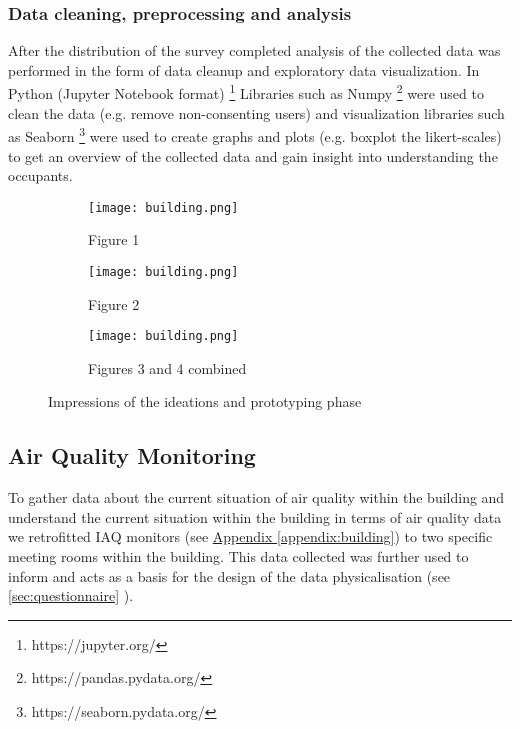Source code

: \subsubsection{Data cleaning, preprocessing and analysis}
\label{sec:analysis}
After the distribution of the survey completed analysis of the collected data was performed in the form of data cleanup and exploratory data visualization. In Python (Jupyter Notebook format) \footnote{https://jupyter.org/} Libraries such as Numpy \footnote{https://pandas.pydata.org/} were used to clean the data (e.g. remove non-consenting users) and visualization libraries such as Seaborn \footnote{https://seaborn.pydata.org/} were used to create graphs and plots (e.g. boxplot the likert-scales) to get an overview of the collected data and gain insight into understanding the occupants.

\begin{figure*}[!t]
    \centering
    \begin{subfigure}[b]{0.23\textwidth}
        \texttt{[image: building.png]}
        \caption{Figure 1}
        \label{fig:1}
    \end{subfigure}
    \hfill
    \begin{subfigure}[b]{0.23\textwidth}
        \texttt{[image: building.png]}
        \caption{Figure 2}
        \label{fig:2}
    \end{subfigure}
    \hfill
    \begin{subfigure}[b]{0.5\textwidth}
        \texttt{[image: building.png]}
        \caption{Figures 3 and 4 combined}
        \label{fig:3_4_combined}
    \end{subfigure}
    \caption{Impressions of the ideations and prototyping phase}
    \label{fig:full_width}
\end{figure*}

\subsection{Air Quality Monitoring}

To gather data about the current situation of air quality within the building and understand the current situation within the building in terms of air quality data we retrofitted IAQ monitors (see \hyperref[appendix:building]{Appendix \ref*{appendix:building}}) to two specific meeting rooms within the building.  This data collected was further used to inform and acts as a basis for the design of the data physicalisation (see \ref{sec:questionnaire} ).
---
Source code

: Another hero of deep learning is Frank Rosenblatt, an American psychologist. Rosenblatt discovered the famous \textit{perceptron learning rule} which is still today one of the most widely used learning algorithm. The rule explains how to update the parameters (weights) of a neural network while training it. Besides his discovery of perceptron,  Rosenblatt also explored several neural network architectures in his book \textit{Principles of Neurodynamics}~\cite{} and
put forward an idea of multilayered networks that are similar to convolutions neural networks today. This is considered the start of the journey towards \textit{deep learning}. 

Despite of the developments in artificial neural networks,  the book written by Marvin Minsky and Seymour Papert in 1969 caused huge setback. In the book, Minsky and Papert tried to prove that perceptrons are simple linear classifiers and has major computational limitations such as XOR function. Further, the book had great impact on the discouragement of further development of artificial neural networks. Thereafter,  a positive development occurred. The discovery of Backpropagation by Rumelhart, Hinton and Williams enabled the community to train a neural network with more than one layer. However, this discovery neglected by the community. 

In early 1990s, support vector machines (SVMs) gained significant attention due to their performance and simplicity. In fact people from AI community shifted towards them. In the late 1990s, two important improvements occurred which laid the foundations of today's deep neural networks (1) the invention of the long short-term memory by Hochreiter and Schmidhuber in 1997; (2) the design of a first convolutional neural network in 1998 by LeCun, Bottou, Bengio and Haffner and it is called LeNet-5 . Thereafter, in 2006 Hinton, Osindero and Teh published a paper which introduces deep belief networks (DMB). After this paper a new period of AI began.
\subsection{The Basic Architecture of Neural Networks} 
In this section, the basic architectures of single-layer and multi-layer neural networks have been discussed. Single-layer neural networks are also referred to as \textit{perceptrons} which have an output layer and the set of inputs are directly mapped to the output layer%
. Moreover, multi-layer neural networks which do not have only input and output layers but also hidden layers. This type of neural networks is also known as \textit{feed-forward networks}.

**TASK ITEM**
Taking the records above as input, show every line in which the word "output" is present.

**WRITTEN REPLY**
In this section, the basic architectures of single-layer and multi-layer neural networks have been discussed. Single-layer neural networks are also referred to as \textit{perceptrons} which have an output layer and the set of inputs are directly mapped to the output layer%
. Moreover, multi-layer neural networks which do not have only input and output layers but also hidden layers. This type of neural networks is also known as \textit{feed-forward networks}.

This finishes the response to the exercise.